FHD was associated with the number of weeks that an adolescent spent depressed over the course of a year, but it did not add predictive value. We also found that FHD did not predict future depressive symptom severity beyond that predicted by current symptom severity. In this sample of depressed adolescents, FHD may be a better indicator of broader variables such as depressive incidence or age of onset, rather than the narrower clinical variables of time spent depressed or future severity.

Acknowledgements This research was supported in part by the Intramural Research Program of the National Institute of Mental Health National Institutes of Health (NIH) (Grant No. ZIA-MH002957-01 [to A.S.]). Additionally, the authors would like to thank Dr. Kathleen Merikangas for her support in designing the family history interview.
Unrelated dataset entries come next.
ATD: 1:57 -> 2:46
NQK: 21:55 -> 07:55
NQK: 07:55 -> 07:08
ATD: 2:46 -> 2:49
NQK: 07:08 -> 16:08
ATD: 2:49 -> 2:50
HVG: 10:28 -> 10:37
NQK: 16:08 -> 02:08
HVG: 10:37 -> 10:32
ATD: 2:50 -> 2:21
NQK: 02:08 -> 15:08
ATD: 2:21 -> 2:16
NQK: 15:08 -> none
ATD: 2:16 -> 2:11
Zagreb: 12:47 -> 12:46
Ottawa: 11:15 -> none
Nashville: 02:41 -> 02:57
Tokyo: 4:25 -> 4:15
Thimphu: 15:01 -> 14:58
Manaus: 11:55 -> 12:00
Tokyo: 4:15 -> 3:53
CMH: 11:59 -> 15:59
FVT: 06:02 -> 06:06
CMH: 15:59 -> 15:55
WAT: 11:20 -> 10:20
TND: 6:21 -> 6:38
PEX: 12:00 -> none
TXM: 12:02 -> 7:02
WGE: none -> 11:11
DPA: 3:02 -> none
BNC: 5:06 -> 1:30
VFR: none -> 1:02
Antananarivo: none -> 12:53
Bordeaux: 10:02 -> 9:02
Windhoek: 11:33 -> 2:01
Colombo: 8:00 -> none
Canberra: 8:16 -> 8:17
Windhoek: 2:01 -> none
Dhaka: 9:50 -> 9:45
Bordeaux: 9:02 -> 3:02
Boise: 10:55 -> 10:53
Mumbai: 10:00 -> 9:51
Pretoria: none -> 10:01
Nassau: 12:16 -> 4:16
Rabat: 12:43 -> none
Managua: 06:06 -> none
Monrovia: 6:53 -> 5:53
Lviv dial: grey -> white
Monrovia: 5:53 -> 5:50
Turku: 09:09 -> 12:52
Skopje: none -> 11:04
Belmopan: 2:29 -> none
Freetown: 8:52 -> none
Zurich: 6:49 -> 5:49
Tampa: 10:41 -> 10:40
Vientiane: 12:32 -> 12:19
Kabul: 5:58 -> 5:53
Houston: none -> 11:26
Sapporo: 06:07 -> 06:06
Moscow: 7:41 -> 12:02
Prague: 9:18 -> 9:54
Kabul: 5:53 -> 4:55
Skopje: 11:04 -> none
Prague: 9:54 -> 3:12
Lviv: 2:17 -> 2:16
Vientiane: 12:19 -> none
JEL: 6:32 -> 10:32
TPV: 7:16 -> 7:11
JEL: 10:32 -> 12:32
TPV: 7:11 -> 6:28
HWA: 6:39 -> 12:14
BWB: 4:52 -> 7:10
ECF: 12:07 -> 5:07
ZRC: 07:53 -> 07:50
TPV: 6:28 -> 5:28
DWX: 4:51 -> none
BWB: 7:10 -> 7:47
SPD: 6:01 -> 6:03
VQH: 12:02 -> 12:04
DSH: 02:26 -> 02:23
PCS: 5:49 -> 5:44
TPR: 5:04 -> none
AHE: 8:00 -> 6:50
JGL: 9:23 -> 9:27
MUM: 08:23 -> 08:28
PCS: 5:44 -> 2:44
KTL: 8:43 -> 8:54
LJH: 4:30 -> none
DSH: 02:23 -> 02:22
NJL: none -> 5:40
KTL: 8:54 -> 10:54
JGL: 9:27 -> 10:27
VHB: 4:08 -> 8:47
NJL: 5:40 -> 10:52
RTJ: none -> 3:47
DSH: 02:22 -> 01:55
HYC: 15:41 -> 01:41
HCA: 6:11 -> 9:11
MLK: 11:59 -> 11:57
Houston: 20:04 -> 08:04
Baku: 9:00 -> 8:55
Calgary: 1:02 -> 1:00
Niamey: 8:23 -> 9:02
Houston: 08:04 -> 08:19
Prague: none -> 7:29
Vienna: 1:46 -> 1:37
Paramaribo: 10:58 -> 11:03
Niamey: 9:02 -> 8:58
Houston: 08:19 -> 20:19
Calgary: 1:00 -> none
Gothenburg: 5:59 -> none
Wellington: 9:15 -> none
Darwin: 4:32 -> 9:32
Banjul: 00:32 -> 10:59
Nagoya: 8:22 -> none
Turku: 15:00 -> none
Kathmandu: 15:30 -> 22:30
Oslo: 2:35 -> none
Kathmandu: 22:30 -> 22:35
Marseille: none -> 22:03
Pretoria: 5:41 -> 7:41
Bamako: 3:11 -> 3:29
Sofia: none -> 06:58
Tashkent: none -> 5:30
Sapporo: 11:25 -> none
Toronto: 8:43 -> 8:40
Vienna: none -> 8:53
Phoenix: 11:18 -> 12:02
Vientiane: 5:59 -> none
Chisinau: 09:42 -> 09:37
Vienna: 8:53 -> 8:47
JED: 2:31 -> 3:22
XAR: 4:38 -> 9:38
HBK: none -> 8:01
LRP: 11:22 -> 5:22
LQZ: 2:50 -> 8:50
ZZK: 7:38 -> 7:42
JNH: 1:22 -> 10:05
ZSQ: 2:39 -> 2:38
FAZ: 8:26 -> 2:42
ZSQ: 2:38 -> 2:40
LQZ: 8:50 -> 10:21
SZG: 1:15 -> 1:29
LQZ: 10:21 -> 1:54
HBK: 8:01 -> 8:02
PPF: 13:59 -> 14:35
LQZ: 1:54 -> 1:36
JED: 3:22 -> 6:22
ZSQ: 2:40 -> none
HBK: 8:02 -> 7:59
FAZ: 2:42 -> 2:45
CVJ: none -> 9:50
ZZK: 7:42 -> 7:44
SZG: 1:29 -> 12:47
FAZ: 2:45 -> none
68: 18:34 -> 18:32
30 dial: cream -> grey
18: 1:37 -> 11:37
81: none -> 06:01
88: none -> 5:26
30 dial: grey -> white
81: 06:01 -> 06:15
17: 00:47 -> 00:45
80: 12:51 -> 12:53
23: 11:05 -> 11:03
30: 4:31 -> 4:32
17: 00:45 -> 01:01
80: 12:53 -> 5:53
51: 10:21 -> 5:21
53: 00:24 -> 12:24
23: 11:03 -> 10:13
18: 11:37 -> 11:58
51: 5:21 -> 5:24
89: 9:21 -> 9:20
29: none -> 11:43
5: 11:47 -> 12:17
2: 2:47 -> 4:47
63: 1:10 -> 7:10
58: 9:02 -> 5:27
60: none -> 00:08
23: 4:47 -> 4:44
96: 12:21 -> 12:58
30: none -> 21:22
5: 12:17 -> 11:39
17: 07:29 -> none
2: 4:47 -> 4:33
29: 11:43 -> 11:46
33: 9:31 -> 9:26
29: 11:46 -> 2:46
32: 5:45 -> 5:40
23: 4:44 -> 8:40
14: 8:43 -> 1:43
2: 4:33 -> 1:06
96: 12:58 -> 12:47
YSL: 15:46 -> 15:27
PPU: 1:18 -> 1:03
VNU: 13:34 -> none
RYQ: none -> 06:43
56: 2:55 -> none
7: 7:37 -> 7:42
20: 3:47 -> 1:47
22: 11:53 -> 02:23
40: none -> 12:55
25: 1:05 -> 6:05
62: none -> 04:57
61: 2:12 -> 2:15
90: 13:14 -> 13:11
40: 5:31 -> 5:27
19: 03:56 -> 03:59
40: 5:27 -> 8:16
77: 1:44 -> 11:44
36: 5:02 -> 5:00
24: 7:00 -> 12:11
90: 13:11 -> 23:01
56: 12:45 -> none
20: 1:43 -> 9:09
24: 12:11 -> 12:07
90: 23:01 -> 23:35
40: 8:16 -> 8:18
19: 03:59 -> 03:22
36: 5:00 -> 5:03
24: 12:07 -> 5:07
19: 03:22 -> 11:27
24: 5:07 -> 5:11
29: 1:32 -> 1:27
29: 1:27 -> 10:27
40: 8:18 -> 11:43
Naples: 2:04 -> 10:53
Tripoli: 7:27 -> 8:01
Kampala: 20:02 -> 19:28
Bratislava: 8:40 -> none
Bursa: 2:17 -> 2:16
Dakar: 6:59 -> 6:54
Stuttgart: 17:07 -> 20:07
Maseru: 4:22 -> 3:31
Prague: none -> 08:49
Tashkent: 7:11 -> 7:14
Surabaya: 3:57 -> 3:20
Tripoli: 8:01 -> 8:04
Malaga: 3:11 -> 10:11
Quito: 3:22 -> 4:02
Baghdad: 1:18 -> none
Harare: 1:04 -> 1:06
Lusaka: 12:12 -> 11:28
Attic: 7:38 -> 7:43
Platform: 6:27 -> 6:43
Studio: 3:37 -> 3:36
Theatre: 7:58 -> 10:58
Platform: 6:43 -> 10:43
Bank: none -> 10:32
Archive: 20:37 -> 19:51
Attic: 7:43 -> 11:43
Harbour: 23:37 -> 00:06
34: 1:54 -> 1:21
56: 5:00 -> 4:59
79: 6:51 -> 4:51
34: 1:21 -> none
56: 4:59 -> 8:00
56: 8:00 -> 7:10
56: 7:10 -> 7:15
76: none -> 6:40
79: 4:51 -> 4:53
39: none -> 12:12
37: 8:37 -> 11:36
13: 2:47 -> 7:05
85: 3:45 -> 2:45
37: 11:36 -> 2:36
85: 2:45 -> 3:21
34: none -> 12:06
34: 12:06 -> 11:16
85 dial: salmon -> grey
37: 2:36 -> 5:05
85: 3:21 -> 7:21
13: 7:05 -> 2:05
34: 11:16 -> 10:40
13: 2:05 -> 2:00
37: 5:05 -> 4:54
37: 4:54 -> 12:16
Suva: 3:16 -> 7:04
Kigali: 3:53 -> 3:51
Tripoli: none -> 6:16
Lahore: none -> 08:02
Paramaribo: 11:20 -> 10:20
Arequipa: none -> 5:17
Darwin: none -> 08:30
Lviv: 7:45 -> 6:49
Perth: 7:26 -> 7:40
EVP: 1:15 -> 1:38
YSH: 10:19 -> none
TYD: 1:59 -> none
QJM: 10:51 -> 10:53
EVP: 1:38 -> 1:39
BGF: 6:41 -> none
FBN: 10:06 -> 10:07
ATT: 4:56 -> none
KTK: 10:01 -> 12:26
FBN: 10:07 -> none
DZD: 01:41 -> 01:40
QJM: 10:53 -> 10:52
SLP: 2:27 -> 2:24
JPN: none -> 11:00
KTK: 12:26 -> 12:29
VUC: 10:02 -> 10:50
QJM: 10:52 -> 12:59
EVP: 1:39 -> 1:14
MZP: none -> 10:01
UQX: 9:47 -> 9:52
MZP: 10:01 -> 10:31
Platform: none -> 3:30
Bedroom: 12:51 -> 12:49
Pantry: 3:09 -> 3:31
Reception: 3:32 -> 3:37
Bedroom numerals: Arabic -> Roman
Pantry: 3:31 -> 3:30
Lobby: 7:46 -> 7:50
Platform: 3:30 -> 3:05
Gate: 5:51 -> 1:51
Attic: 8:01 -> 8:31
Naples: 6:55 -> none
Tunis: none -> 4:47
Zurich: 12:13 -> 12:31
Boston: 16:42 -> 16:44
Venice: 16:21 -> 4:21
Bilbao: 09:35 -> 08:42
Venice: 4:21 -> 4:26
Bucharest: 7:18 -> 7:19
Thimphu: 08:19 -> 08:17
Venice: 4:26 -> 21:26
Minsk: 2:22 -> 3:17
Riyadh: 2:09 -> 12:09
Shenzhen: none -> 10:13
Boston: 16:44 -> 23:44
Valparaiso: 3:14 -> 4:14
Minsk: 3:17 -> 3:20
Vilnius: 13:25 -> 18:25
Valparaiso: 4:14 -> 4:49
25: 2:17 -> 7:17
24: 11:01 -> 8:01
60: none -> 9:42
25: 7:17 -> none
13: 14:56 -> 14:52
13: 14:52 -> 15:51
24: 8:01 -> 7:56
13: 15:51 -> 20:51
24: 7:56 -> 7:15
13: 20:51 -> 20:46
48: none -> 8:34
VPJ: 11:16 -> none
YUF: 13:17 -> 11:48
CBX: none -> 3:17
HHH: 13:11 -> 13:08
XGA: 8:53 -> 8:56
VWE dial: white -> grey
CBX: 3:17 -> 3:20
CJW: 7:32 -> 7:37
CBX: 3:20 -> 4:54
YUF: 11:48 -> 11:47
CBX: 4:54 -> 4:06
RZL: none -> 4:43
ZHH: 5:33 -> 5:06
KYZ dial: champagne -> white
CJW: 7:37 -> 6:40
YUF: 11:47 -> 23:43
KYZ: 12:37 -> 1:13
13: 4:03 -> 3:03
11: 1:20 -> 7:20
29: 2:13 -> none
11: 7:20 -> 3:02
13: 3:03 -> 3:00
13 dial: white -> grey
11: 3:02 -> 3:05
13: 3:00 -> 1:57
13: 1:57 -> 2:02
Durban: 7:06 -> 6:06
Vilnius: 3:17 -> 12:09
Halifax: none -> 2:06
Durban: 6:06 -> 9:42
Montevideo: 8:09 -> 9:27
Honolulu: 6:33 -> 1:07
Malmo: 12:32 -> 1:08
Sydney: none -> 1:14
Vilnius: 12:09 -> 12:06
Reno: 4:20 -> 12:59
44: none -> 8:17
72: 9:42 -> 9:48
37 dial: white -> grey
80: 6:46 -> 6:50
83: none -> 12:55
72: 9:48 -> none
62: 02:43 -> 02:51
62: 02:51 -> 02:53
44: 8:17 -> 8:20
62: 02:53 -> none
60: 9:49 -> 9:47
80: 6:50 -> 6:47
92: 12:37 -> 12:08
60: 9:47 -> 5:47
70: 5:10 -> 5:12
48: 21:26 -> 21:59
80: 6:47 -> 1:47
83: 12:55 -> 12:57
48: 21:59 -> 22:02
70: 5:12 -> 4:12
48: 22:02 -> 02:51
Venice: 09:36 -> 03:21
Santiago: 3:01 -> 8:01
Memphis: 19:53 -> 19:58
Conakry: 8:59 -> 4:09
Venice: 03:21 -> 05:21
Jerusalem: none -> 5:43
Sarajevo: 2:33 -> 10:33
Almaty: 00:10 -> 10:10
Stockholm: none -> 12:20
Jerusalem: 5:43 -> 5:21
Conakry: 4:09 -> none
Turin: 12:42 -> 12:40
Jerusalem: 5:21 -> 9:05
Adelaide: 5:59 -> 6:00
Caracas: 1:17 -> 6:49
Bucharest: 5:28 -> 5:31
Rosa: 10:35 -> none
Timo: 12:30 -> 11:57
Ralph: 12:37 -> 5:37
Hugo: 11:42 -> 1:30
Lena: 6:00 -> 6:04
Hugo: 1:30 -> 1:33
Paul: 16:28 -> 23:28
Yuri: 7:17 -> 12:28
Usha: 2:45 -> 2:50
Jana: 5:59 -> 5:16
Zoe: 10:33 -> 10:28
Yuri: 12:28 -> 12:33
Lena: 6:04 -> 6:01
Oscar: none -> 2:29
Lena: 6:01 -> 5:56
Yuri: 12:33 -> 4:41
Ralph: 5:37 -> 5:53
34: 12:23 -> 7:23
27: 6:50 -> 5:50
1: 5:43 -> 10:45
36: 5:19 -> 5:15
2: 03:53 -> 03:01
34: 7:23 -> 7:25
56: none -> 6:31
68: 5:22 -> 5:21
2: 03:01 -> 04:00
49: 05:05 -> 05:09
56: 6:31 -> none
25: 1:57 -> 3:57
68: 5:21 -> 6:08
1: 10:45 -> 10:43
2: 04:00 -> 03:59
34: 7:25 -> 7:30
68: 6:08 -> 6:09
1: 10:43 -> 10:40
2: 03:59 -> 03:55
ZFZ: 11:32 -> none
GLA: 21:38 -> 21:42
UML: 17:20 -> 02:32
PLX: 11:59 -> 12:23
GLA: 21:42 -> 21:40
The authors obtained written consent from the parents of all participants, and written assent from all participants under the age of 18. The clinical sample in this study was collected under NIH IRB protocol number 18-M-0037, registered on clinicaltrials.gov as NCT03388606. This work used the computational resources of the NIH HPC (high-performance computing) Biowulf cluster (http://hpc.nih.gov). The authors have declared that they have no competing or potential conflicts of interest. Key pointsFamily history is a risk factor for the onset of depression in both adolescents and adults. Studies of adults have found that family history is associated with earlier age of onset and more chronic or recurrent depression. Family history is not a clinically useful predictor of depressive episode duration in depressed adolescents. Family history is not a clinically useful predictor of future depressive symptom severity in depressed adolescents. This is relevant for clinicians treating adolescents with depression who might be looking for indicators of longitudinal prognosis.